The last chapter of this collection is the text of a speech given by Roy to the Occupy campaigners at Zuccotti Park. While it allows the book to draw connections between the resistance movements Roy has invoked in her essays, its cheerleading tone tends to flatten the vast economic and social distinctions between indigenes facing down the Indian army and young people in the United States and elsewhere in the West radicalized by student debt and Wall Street scandals. We are all, indeed, fighting the same phenomenon, but on vastly different terms and with varied consequences; it remains unclear at this point in time whether the “Occupy Movement has joined thousands of other resistance movements all over the world in which the poorest of people are standing up and stopping the richest corporations in their tracks.” Connections are essential; eliding differences is not.
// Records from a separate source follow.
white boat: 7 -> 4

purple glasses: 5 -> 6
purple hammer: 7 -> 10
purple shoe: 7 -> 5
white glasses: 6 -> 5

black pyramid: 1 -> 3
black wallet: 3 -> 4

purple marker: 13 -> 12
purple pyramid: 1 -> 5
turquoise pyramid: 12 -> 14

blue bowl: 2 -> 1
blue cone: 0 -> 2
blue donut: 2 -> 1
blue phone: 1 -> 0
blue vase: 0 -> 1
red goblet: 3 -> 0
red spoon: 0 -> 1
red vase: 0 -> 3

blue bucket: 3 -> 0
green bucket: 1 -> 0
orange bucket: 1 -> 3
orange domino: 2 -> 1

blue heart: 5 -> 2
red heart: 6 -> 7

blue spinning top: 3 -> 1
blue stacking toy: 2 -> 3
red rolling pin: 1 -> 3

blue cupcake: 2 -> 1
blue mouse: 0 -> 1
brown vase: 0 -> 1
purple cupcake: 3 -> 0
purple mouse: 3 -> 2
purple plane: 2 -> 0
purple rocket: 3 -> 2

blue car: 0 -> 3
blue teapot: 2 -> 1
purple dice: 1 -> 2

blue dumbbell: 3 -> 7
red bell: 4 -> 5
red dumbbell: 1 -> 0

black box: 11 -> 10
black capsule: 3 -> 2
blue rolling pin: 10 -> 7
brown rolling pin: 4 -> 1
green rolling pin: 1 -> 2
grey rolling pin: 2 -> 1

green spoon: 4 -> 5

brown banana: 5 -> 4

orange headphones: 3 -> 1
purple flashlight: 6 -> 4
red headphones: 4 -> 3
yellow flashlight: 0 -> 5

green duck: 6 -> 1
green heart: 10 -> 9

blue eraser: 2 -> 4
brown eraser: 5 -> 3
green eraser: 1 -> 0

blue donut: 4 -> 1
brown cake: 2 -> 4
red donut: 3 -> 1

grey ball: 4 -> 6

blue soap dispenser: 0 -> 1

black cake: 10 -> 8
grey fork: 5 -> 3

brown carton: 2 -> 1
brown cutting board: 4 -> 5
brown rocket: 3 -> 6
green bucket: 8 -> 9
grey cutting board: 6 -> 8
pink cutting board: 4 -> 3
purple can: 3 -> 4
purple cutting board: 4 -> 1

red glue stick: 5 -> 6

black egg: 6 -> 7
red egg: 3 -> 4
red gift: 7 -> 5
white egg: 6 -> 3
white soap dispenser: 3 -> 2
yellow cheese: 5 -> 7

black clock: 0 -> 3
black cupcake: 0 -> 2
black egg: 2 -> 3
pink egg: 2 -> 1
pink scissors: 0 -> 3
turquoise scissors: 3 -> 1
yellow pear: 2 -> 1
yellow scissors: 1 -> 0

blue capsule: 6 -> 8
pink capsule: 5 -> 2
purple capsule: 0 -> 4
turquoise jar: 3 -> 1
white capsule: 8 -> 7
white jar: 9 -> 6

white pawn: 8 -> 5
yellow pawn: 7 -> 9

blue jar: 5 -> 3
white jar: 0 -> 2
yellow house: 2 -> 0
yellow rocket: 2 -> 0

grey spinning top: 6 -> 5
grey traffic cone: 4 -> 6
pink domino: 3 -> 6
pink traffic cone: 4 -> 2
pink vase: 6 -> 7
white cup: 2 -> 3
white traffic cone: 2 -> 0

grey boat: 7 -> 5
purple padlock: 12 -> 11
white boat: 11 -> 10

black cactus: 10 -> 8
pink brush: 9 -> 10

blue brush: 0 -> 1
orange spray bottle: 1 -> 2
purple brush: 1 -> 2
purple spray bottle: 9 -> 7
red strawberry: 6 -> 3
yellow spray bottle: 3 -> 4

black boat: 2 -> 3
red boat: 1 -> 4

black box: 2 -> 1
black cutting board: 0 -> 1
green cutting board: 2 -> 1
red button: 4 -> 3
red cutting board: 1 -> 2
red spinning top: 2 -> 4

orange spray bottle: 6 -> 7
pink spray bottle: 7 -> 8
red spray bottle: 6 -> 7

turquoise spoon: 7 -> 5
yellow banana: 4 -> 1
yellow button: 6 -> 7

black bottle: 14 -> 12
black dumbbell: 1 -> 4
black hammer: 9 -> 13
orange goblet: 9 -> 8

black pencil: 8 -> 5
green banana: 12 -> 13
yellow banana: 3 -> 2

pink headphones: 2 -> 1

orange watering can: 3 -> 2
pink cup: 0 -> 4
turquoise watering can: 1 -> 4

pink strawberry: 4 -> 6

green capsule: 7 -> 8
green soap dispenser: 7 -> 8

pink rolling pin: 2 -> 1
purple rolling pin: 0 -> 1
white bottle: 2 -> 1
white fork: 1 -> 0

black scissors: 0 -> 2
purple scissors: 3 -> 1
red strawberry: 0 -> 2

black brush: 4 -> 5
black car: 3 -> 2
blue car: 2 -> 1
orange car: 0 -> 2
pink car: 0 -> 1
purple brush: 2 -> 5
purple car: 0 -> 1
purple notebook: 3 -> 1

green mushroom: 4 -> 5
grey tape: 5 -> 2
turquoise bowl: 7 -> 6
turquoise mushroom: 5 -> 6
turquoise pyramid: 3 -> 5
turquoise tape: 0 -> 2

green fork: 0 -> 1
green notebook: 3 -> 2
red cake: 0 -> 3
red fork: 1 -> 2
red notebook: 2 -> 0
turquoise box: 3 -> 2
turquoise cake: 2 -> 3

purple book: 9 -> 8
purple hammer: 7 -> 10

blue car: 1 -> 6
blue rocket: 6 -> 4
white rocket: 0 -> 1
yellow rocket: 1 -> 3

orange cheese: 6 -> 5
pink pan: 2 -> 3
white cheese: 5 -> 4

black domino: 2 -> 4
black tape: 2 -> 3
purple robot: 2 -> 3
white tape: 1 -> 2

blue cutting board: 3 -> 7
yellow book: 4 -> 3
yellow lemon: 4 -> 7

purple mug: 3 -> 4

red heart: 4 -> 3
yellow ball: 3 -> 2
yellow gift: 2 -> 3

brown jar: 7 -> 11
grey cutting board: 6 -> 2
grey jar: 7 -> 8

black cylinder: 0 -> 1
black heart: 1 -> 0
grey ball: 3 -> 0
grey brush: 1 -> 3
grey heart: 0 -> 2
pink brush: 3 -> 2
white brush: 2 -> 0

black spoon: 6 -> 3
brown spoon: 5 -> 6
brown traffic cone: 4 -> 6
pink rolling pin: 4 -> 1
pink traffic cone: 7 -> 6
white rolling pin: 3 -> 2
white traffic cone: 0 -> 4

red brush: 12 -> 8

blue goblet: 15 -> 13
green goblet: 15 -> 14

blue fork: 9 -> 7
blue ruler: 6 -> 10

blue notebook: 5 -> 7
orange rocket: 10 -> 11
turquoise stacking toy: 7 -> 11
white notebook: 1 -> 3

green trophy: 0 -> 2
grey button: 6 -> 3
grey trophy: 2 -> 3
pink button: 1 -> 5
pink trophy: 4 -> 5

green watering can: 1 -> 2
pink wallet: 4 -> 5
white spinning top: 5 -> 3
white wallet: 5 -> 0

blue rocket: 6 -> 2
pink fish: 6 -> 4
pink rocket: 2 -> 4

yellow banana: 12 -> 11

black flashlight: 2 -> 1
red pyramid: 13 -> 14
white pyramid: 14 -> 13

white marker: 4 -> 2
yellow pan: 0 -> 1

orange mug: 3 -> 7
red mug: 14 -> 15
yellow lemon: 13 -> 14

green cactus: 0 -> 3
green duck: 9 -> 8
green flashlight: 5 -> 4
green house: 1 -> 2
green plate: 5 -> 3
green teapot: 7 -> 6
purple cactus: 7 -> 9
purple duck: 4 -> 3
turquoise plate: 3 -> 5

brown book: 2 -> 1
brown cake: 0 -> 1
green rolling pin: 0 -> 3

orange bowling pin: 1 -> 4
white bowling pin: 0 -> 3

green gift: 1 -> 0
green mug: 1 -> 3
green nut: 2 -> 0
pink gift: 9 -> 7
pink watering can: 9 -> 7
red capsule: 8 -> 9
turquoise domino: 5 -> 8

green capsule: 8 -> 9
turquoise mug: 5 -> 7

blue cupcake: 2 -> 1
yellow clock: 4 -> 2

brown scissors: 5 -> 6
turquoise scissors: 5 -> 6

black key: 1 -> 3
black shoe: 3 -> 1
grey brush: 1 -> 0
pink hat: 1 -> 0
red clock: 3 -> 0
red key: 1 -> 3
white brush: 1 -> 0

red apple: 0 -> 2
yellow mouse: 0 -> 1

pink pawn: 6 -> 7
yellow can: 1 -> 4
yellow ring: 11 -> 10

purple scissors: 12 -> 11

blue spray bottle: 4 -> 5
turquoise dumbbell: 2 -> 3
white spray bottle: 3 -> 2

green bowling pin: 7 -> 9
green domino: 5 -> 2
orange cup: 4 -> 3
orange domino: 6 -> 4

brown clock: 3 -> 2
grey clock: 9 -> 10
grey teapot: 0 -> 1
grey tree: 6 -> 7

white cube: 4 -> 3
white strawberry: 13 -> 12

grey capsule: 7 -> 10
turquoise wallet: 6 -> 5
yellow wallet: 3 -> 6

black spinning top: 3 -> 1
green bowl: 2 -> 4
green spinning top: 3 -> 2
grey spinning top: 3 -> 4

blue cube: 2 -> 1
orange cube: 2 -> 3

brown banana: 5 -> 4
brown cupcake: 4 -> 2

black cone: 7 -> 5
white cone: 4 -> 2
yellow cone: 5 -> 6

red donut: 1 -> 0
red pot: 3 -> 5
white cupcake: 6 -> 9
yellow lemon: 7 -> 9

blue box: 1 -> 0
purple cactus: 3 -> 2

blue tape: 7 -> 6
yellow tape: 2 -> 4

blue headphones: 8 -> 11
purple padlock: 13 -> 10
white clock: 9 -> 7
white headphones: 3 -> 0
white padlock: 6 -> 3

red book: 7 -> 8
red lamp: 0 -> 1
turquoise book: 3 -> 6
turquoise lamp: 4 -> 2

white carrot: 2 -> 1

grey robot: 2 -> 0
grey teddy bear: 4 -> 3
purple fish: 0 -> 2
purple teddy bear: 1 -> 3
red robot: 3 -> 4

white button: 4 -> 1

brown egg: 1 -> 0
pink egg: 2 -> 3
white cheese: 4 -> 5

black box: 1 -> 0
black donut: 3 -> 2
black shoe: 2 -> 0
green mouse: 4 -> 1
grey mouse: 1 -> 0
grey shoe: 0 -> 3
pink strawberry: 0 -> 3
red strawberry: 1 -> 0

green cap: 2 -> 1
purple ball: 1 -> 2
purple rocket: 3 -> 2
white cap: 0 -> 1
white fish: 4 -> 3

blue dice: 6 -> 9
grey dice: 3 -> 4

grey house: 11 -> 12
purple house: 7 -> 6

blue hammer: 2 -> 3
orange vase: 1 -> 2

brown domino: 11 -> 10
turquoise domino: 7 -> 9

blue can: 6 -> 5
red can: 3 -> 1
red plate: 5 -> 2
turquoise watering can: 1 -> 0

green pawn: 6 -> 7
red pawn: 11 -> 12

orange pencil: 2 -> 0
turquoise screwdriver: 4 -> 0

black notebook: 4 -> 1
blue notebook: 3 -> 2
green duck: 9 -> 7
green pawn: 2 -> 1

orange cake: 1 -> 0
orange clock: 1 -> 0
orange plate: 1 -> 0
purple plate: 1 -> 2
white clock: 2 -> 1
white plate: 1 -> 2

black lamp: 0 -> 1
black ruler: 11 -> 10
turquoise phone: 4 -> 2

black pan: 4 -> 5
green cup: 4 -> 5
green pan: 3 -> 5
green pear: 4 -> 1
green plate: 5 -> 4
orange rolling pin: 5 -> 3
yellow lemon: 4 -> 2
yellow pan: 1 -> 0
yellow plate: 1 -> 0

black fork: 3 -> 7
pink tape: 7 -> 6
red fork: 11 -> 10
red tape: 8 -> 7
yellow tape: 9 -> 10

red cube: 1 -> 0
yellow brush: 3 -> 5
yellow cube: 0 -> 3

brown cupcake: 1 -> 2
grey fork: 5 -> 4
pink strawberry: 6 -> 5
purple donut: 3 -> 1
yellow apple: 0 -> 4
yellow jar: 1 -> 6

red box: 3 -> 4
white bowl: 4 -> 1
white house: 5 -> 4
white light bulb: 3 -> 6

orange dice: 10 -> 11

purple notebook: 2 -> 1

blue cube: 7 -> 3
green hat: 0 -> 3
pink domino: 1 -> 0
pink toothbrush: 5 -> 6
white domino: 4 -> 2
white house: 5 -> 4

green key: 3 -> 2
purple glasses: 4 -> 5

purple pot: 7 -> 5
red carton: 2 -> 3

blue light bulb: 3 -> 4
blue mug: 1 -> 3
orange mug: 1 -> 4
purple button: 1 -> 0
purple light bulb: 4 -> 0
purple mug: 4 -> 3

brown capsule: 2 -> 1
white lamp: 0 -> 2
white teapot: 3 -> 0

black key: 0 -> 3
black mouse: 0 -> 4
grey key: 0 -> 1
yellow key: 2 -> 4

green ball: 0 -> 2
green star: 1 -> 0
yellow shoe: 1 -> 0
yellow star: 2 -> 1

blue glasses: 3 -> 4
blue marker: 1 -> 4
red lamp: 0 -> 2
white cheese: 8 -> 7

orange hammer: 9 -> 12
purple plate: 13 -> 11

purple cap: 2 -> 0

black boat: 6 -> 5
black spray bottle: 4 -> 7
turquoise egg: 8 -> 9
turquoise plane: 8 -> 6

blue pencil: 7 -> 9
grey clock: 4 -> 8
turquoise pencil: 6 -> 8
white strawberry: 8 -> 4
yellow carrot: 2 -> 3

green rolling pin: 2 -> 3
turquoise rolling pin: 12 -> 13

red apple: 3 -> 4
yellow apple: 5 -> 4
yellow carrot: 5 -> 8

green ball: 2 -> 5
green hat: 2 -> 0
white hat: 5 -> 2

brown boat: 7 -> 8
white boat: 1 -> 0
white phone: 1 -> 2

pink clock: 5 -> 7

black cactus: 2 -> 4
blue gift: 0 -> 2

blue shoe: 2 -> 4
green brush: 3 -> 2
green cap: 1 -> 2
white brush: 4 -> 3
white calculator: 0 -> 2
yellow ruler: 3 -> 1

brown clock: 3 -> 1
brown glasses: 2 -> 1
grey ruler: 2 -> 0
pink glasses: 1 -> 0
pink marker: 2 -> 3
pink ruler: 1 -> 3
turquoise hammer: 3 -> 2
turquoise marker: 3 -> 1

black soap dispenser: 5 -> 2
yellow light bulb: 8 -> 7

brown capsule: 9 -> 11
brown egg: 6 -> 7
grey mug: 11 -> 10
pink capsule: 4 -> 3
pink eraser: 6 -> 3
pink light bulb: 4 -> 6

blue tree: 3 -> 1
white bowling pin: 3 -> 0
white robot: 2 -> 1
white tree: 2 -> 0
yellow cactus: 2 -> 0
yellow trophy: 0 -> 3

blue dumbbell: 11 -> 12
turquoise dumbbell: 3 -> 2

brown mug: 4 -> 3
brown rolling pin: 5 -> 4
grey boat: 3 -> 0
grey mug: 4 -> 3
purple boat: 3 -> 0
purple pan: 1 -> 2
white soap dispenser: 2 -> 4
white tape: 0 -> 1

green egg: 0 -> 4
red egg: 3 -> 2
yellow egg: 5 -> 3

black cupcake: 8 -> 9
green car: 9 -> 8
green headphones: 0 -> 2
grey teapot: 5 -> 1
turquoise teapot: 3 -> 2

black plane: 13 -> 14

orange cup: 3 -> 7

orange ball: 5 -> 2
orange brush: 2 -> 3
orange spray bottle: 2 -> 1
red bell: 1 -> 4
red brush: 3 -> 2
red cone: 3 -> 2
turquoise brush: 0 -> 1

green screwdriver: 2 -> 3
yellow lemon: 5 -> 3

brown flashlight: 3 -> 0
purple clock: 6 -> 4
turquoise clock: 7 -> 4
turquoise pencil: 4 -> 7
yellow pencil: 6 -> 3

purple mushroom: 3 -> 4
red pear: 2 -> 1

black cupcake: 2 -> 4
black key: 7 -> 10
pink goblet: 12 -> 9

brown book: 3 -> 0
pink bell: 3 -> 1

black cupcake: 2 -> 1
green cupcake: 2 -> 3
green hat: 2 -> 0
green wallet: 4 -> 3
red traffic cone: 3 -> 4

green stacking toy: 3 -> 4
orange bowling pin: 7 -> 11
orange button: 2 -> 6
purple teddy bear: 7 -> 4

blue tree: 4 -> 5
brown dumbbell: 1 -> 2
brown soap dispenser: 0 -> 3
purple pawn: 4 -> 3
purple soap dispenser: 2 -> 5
Nonetheless, the inclusion of the speech allows the collection as a whole to suggest that the middle classes and the educated are capable of resistance. In other essays, Roy emerges as a lone insightful figure, understanding and translating the anger of the dispossessed, while other radicals, including the left and feminists, in India remain blinded to their own limitations. In fact, Roy herself emerges from a long and diverse line of dissenters and campaigners whose work is the silver lining on India’s otherwise bleak social and political landscape. They include, to mention but very few, the Dalit organizer of manual scavengers Bezwada Wilson, the leader of the Narmada Dam resistance campaign Medha Patkar, the filmmakers Anand Patwardhan and Rakesh Sharma, the assassinated radical theater personality Safdar Hashmi, the civil rights campaigner K. Balagopal, the rural rights and right-to-information campaigner Aruna Roy, the writer and tribal rights activist Mahasweta Devi, the Dalit rights activists and poets Namdeo Dhasal and Sheetal Sathe, the journalists Teesta Setalvad and P Sainath, and the assassinated mineworker trade unionist Shankar Guha Niyogi. To remember this is not to deny the stylistic uniqueness of Roy’s powerful oppositional voice but is, rather, to acknowledge that when it comes to opposition and dissent, as movements and as individuals, we are very much the many.